## Passage for review
Segment Open

A Simple Guide to Machine Learning: Linear Regression
Updated: Jun 19, 2020
Make accurate predictions of what will happen in the future, through regression analysis
by Shan Swanlow
This guide is the first in a planned series of guides that aim to demystify machine learning and make it easy to learn (and apply) for all groups of people, whether they come from a mathematical background or not. Linear regression is one of the simplest problems in machine learning, and is therefore the easiest to enter the field with. We’ll be exploring this method as our first tutorial.
A Word on Regression
Linear regression is a type of statistical analysis within a field known as regression analysis. Regression analysis is a set of methods that are used to determine relationships between variables. In simpler terms, regression analysis is a set of tools that you can use to determine how certain variables impact other variables, and a variable, in this case, is simply a measurement you could take of something in the real world. Things such as age, income, temperature, and height, are all examples of variables. When we use regression analysis, we often want to find out what the exact relationship is between something like age and income, and using the relationship data we discover, we can begin to make accurate predictions of what will happen in the future.
Linear regression is a subset of regression analysis that attempts to model the relationship between two variables, by fitting a linear equation to the data. Do not worry if this sounds intimidating- we will explore this topic in detail, however, a basic understanding of graphing will be needed first in order to do this. We will cover graphing below.

Segment Closed

[Page-level text extractions]
Segment Open

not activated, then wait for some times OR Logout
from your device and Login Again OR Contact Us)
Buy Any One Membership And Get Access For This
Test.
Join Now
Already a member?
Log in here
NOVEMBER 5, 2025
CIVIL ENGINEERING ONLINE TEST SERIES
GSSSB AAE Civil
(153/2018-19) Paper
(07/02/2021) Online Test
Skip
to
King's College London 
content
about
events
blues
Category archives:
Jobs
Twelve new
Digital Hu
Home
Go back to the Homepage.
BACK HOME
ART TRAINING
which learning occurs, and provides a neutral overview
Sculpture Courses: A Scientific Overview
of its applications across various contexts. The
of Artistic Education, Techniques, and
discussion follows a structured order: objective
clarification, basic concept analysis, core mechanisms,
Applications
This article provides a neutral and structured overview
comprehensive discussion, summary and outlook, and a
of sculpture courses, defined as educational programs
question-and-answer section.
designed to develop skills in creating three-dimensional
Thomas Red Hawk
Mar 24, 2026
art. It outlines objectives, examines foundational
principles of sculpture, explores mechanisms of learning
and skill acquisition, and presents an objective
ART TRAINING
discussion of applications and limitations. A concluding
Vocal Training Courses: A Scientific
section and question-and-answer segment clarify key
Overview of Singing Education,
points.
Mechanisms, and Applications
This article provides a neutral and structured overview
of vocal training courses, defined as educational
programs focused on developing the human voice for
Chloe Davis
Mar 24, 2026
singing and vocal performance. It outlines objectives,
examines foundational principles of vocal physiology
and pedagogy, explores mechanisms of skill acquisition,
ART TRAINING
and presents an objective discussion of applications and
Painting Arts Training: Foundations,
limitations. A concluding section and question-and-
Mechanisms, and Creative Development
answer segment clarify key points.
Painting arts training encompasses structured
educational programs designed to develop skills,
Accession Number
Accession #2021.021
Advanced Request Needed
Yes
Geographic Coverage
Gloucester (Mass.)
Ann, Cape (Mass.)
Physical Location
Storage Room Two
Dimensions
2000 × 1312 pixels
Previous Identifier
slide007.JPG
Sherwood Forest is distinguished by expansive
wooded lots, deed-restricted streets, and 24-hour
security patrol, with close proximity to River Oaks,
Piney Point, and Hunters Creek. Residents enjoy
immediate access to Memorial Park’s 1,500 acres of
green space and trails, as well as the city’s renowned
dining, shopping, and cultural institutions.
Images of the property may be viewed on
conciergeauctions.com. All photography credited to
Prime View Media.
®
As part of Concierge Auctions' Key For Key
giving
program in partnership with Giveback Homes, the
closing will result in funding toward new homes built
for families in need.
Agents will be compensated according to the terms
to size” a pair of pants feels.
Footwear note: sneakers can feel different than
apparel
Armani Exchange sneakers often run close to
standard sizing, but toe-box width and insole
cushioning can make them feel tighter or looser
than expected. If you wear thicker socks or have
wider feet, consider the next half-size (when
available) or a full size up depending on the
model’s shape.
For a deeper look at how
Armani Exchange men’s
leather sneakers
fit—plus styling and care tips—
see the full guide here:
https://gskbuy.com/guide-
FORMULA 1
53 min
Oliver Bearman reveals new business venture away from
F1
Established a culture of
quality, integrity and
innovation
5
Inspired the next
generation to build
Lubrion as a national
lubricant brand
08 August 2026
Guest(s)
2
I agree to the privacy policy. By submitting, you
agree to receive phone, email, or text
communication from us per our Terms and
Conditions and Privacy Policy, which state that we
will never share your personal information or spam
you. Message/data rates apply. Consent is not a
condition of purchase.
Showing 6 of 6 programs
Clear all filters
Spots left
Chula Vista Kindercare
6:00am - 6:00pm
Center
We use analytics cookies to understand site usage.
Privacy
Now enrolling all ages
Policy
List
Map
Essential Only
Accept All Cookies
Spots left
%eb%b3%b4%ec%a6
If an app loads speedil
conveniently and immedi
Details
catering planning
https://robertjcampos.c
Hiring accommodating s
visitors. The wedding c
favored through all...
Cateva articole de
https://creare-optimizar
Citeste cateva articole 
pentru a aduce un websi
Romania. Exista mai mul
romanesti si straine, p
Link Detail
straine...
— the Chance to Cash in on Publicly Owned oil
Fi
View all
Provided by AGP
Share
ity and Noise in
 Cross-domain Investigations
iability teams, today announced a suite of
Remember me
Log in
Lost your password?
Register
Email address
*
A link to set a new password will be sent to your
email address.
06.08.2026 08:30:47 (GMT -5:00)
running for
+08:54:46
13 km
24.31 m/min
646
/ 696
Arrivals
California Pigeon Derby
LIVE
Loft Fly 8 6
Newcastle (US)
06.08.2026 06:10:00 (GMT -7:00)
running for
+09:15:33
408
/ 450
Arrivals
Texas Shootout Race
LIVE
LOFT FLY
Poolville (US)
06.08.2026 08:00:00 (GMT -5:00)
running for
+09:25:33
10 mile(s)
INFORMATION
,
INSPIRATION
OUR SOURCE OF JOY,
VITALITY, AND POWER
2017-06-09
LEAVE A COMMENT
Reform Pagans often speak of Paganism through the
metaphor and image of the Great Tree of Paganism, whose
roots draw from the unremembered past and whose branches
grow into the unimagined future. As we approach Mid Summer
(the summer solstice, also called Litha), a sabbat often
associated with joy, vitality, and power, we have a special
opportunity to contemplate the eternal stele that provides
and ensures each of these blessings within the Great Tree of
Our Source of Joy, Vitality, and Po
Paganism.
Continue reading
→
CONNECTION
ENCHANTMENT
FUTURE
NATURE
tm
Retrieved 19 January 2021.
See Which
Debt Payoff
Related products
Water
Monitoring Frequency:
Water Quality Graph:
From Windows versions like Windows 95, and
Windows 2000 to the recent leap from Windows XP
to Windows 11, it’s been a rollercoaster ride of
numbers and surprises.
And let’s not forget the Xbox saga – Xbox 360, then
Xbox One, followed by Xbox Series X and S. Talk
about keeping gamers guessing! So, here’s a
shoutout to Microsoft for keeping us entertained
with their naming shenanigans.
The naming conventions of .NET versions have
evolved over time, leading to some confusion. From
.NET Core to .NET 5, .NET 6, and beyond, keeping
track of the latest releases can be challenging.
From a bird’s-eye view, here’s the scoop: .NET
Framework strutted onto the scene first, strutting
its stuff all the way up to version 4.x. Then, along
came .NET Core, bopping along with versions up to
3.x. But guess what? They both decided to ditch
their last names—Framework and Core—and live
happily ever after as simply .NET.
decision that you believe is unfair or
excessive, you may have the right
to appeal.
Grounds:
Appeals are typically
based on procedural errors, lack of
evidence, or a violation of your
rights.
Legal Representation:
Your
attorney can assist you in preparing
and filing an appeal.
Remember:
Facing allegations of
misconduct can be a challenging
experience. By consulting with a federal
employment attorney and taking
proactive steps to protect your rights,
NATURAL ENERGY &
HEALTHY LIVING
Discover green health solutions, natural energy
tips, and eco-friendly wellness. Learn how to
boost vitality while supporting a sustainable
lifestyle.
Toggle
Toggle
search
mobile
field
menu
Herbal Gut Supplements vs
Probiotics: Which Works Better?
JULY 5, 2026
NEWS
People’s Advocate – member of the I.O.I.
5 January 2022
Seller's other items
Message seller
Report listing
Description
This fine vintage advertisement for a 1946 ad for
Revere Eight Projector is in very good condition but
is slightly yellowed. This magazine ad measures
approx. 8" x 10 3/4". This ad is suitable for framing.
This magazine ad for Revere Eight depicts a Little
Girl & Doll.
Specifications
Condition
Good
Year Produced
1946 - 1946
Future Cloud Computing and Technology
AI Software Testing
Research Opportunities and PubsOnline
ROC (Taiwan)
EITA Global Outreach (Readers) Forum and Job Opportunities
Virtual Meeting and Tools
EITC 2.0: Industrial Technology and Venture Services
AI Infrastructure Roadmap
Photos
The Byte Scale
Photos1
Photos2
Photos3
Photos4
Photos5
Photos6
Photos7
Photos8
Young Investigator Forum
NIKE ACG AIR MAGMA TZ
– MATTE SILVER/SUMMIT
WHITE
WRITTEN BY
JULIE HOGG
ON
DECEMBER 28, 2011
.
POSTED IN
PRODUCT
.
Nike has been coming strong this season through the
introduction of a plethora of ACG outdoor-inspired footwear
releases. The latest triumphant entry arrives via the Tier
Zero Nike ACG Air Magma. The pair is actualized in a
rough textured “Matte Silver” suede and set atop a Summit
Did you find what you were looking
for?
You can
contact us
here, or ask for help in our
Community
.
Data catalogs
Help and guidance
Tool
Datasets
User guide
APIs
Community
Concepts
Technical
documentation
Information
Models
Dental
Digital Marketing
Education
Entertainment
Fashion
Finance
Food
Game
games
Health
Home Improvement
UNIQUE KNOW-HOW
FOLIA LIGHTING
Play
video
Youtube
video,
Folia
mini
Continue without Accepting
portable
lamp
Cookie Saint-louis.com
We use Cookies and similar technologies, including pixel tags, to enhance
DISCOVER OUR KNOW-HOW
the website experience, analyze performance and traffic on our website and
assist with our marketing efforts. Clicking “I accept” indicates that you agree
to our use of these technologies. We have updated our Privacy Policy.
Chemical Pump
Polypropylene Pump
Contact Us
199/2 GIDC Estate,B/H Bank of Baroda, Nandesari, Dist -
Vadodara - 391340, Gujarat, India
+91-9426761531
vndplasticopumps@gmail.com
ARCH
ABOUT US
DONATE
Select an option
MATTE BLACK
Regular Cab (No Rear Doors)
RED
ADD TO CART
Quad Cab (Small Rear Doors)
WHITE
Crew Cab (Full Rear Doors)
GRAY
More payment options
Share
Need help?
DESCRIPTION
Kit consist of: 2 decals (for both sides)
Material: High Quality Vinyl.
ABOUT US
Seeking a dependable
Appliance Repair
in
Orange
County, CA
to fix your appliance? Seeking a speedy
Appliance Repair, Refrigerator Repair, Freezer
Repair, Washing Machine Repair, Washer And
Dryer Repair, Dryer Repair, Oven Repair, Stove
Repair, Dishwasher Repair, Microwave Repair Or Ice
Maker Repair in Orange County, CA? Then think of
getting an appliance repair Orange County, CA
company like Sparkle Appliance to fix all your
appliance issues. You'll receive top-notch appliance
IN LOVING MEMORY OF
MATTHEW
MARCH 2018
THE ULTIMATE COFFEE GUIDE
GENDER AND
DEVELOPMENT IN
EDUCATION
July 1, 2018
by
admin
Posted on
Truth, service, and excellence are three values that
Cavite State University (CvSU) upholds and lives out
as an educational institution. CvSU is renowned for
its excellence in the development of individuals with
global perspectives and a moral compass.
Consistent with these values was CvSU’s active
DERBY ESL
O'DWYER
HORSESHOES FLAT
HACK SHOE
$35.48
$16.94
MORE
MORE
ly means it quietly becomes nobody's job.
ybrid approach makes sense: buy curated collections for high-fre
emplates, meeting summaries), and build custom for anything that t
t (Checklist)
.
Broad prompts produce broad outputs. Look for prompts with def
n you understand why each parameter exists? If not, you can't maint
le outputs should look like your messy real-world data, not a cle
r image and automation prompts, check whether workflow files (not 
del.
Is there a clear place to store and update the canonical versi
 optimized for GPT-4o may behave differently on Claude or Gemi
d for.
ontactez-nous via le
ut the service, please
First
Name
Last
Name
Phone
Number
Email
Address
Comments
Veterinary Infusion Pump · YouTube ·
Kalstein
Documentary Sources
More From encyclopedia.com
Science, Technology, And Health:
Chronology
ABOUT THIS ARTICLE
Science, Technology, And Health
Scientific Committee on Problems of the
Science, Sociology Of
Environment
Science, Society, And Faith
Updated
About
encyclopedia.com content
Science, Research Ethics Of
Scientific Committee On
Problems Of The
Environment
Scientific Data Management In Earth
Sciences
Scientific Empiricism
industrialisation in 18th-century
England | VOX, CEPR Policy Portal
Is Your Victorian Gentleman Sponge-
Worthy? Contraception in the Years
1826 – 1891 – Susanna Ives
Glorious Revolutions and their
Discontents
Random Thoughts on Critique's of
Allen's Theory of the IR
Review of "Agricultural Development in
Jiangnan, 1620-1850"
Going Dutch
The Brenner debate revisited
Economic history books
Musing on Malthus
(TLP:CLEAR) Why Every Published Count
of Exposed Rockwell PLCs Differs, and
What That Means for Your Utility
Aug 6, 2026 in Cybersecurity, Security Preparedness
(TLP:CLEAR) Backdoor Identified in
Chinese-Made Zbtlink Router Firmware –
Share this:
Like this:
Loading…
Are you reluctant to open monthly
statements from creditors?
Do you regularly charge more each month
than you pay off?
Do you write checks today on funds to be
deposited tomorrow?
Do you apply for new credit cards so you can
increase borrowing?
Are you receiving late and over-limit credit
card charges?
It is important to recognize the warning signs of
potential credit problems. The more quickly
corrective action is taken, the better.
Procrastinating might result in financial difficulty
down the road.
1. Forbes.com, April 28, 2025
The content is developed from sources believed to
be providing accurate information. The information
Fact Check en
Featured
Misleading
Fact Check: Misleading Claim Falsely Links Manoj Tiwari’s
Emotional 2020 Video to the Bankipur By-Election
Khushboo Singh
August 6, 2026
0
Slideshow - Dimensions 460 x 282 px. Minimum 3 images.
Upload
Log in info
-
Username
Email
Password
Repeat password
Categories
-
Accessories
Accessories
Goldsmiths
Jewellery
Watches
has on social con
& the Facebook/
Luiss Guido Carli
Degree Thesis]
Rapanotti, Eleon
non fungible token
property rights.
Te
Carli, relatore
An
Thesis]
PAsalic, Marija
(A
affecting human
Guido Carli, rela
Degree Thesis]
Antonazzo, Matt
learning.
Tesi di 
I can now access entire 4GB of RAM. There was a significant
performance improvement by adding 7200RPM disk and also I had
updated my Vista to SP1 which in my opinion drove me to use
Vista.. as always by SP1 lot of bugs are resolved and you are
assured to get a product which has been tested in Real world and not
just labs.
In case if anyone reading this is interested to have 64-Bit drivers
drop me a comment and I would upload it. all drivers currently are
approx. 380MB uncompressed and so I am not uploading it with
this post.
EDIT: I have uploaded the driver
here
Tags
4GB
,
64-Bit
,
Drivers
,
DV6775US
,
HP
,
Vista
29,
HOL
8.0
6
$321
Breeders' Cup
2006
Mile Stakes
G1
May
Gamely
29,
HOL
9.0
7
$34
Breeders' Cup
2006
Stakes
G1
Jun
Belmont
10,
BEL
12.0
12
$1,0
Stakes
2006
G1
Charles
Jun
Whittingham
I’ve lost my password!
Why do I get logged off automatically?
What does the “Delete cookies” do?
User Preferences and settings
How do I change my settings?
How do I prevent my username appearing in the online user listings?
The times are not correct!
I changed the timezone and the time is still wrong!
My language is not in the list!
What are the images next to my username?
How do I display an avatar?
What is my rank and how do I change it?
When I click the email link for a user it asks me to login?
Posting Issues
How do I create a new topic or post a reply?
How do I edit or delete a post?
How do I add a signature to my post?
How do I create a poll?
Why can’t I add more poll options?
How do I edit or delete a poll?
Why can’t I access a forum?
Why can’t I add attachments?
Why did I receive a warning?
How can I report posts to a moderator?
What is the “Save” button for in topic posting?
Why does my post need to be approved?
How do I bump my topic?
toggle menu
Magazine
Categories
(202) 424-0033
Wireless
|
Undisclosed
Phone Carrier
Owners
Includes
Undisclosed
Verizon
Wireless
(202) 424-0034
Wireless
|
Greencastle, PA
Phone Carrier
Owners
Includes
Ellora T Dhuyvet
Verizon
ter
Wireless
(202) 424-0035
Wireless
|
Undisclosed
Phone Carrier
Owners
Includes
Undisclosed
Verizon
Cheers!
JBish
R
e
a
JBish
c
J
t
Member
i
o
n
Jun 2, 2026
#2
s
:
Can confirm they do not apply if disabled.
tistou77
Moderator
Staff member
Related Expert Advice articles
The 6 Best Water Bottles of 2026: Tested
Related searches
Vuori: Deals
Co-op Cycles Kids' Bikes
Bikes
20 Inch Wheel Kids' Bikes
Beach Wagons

Segment Closed

## List of tasks
- 1) Do the following statements agree with the guide to linear regression? Answer yes or no for each, quoting the words of the guide that settle it.
(a) Linear regression is called one of the simplest problems in machine learning.
(b) The series is meant only for readers with a mathematical background.
(c) Income is listed as an example of a variable.
- 2) In the guide to linear regression, what is fitted to the data to model the relationship between two variables?
- 3) Pick up the guide to linear regression after its final sentence and write the next part.

## Answers by item number
- 1)
(a) Yes: "Linear regression is one of the simplest problems in machine learning"
(b) No: "for all groups of people, whether they come from a mathematical background or not"
(c) Yes: "Things such as age, income, temperature, and height, are all examples of variables."

- 2) A linear equation.

- 3)
When collecting data for analysis, you will often find that most people tend to collect multiple variables at once. This is important, as it helps you get a better picture of what impacts the variable you’re trying to understand. However, not all variables are treated the same. Some variables you take may not be affected by anything at all. For example, time isn’t affected by anything- it will continue to increase at the same rate, no matter what happens. Variables that you take, that are not affected by anything, are known as independent variables. Some variables, however, are dependent on those independent variables. For example, as time increases, so does age. Variables such as age (in this case), are known as dependent variables.
Once you have obtained data, the next step is to make sense of it. Sometimes the data you get has an obvious relationship- for example, if I measured time and age, it’d be clear that as time increases, so does my age. Other datasets, however, may have a relationship that is harder to see. Some things like exchange rates fluctuate wildly over time, so looking at the numbers may not give much insight. However, if you draw a graph using the data, you may be able to visualize the relationship much easier. Using matplotlib, this can be done very easily- all that we need to remember is that the independent variable is always plotted on the x-axis (i.e. horizontally).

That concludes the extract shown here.